§ **Brano di riferimento**:
Le radici del declino economico italiano

A tutti gli osservatori attenti è noto che la difficile condizione
economica e sociale dell’Italia
non dipende, come una vulgata
autoassolutoria tende a sostenere,
solo dalle recenti crisi degli equilibri
finanziari internazionali. È
almeno dalla metà degli anni Novanta
che l’economia italiana ha
smesso di crescere: ma perché,
dopo circa quarant’anni di crescita
superiore alla media europea,
siamo entrati in un declino lento
e apparentemente inesorabile?
Questa domanda è tanto più rilevante
se si osserva che le riforme
approvate a partire dall’inizio
degli anni Novanta hanno toccato
praticamente tutti i settori, nel sostanziale
accordo bi-partisan: dal
1994 al 2008 si sono succedute
cinque alternanze di governo tra
centrodestra e centrosinistra, ma
nessun caso di profonda revisione
legislativa in campo economico.

Le riforme del mercato del
lavoro, del sistema bancario, del
diritto societario, della previdenza
sociale, le privatizzazioni sono
state confermate dai successivi
governi, al netto di piccoli interventi
per soddisfare marginali ragioni
elettorali.

La quantità e l’estensione di questi
cambiamenti – spesso salutati
positivamente – sono tali da lasciare
sconcertati se si pensa che
il risultato finale e quello dell’Italia
attuale: un Paese in cui nessun
indicatore economico e migliorato
e in cui i cittadini hanno la percezione
di un’inerzia invincibile.

§ **Consegna**:
Rispondi alle domande sul brano relativo al declino economico italiano.
(a) Da quando l'economia italiana ha smesso di crescere?
(b) Quante alternanze di governo si sono succedute dal 1994 al 2008, e tra quali schieramenti?
(c) Quali riforme sono state confermate dai governi successivi?

§ **Materiale fornito**:
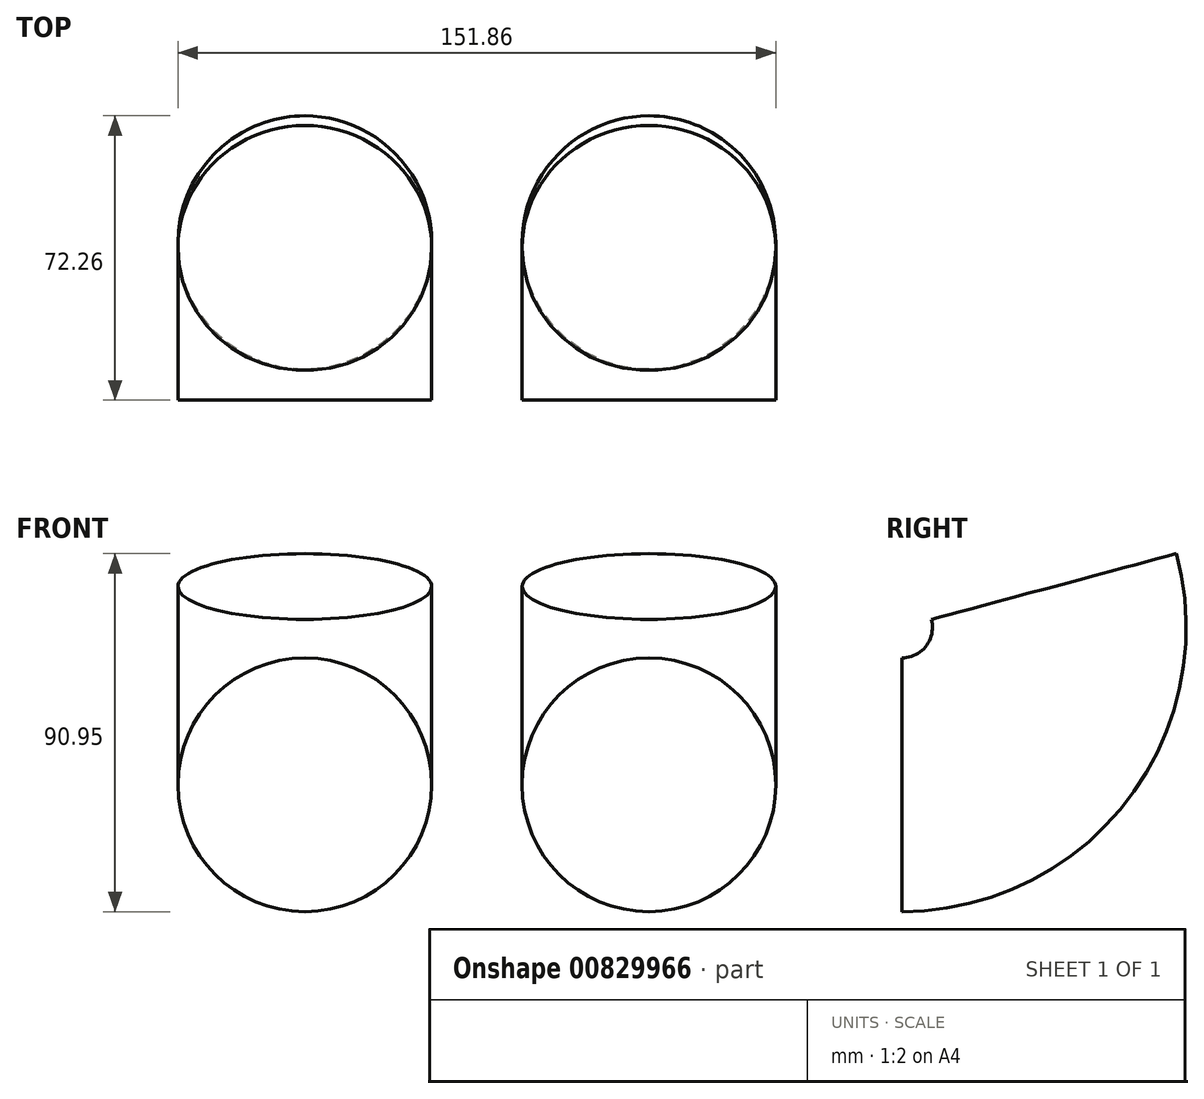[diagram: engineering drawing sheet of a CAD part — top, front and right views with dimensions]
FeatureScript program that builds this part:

§ **Soluzione**:
(a) Almeno dalla metà degli anni Novanta.
(b) Cinque, tra centrodestra e centrosinistra.
(c) Le riforme del mercato del lavoro, del sistema bancario, del diritto societario e della previdenza sociale, oltre alle privatizzazioni.